Why I’m Self-Isolating

I wrote this on March 19. I’m shocked and alarmed at how the statistics have exploded since then. If you read nothing else about the Covid-19 virus today, at least read these two articles to their conclusions:



Otherwise, you may find the following information not just helpful, but also (literally) life-saving:

You all know that I write, so you also know that I read — a lot. I’ve been a bit obsessed about our current health crisis because I need to know what’s going on in the communities where my beloveds live. I’m also trying to track how the rest of the world is managing its pandemic so that I can plot a potential trajectory for the US. Mostly, I want to know what the disease looks like, why it’s so different from the flu, and why it poses such an immense threat to everyone on the planet, regardless of their location.

So the two sources above give you two perspectives of this disease. One is the imagined story (based on what is known about Covid-19 so far) about a person who contracts the disease. The benign manner by which she obtains the infection is a HUGE lesson to me about how to behave in public (assuming I choose to go out — which I’m not, except in very limited circumstance.)

The other is an analysis of what’s happened in the world so far and how the disease has been handled in China (pretty good), Italy (not so good), and Iran (terribly). The charts are fascinating and terrifying. They demonstrate clearly why any community that is not severely limiting social interactions already will have its health care system overwhelmed within weeks. The problem with not restricting movement is that it allows the spread of the disease and there are not enough medical supplies available to reach every victim. Doctors in other countries are having to determine who gets access to life-saving equipment and who doesn’t. Those who don’t will most likely die. And no, the US doesn’t have enough either, and no, it can’t manufacture the volume needed within the month or so FROM NOW when the disease is estimated to reach its peak.

I’m also looking to see which abatement strategies have been successful.


Did great by locking down the 11 million people in Wuhan and its province. They also prohibited travel and contained the virus to the smallest community possible. They are now reporting no new, community-based cases (not the same as travel-related cases), which is a huge success and a sign of hope for us.


It was slow to recognize the threat, and infected-but-asymptomatic people were carrying the virus far and wide. When it woke up to the disaster, it initially quarantined 16 million in the north in early March, then realized their problem was more significant than they realized, so now the WHOLE COUNTRY is in lockdown.
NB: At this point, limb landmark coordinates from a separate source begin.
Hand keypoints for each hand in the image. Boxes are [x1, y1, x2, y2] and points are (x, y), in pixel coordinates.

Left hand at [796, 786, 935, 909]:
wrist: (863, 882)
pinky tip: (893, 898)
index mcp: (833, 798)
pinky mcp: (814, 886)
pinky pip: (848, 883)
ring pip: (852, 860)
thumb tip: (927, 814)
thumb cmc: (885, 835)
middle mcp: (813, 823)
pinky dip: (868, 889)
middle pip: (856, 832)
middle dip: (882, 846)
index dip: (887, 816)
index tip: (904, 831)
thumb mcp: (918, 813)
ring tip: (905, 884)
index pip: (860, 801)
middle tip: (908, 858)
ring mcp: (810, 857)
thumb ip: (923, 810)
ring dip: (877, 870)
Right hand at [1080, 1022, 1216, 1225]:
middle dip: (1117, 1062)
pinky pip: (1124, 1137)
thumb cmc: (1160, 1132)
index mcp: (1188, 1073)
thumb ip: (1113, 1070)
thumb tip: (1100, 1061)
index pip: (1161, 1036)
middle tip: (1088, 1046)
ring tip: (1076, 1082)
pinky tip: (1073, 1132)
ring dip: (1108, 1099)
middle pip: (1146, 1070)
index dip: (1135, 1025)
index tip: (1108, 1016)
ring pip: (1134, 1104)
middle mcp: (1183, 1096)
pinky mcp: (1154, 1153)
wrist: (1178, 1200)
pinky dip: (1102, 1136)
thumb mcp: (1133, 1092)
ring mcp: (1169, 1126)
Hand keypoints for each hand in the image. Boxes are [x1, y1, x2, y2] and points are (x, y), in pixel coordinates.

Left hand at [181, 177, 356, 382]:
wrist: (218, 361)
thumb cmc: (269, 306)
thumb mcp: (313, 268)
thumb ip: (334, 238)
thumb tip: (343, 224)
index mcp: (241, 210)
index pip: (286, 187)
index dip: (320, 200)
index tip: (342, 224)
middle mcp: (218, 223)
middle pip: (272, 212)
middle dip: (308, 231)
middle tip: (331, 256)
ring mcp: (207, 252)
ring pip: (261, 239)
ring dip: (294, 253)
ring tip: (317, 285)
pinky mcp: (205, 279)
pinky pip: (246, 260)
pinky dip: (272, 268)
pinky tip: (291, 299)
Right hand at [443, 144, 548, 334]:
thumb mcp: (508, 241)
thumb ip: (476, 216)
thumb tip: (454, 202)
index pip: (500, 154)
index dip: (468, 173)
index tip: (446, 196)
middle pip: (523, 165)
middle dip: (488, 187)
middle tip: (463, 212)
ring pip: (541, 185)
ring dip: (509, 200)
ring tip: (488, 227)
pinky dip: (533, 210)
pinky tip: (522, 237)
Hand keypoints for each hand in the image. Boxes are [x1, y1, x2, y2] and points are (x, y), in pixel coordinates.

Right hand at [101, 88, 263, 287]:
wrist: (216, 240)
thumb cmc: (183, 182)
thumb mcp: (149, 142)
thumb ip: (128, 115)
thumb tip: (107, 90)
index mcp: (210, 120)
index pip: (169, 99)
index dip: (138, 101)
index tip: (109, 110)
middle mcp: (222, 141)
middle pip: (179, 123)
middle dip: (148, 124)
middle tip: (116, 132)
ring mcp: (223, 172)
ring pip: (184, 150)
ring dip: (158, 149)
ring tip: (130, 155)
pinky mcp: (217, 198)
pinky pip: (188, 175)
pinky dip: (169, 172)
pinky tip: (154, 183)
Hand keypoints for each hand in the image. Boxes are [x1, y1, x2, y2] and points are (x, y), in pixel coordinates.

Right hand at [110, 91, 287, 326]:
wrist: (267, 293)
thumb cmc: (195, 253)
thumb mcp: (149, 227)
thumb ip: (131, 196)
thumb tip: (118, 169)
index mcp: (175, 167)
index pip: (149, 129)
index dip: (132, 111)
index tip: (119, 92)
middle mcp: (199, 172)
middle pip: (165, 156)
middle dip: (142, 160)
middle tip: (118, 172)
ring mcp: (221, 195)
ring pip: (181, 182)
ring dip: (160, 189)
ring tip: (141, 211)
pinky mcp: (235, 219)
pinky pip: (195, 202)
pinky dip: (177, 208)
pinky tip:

Between March 13 and March 18, the number of confirmed infections rose from ~15,000 to 31,506 — IN FIVE DAYS. its total death count is over 2500. (It’s over 35,000 today.)

Iran — worst-case scenario

As of today, the disease is killing one person EVERY TEN MINUTES. Every HOUR 50 people more people are infected. The disaster is unfolding the way it is because Iran’s leaders (many of whom have been killed by or are suffering from the disease) lied to their public about its presence and threat. There are a reported 16,000 confirmed cases, but the number of actual cases is probably in the tens of thousands. Two days ago, the Iranian media predicted a possible FOUR MILLION deaths if people don’t (finally) heed warnings and stay away from each other.

In the US:

Mayo Clinic suggests the worst-case scenario (like Iran’s) could mean 40 to 70% of the country could become infected (between 132 and 231 million people), partly because it MUTATES ABOUT EVERY OTHER WEEK. They don’t know if the mutations make it less or more deadly. An effective vaccine won’t be reasonably available for at least a year.

The challenges in the US are many. Reports that it is a hoax prevented the real message of the disease from getting out in a timely way; millions were duped into believing that there was no concern even while the virus was spreading through their communities. Many still do not understand or believe that the threat is real, so they continue to expose themselves to risks and to pose infection risks to others. At least five college students who were partying in Florida for Spring Break last week have tested positive for the disease.

Lack of planning time means most communities don’t have the medical services available to treat infections, so they will be overwhelmed very quickly. Confirmed cases coming after the overwhelm has set in won’t get the treatment they need (if they get any at all), which will lead to deaths that could have bee prevented if people had just stayed home.

Not enough people are looking to the CDC or the WHO for information. The White House is not a trustworthy source. If that’s where you get your info, at least PLEASE seek out a health-based source as well, such as the CDC or WHO.

PLEASE understand that this is NOT a political concern. The reality is that you can pick up the virus anywhere from anything or anyone, and you won’t know you have it for at least a few days. That gives you time to infect everyone you come in contact with over that space of time. You may recover, but they may not. And the people they infect may succumb while they, themselves, recover. You just don’t know. So err on the side of ultra-caution — stay home.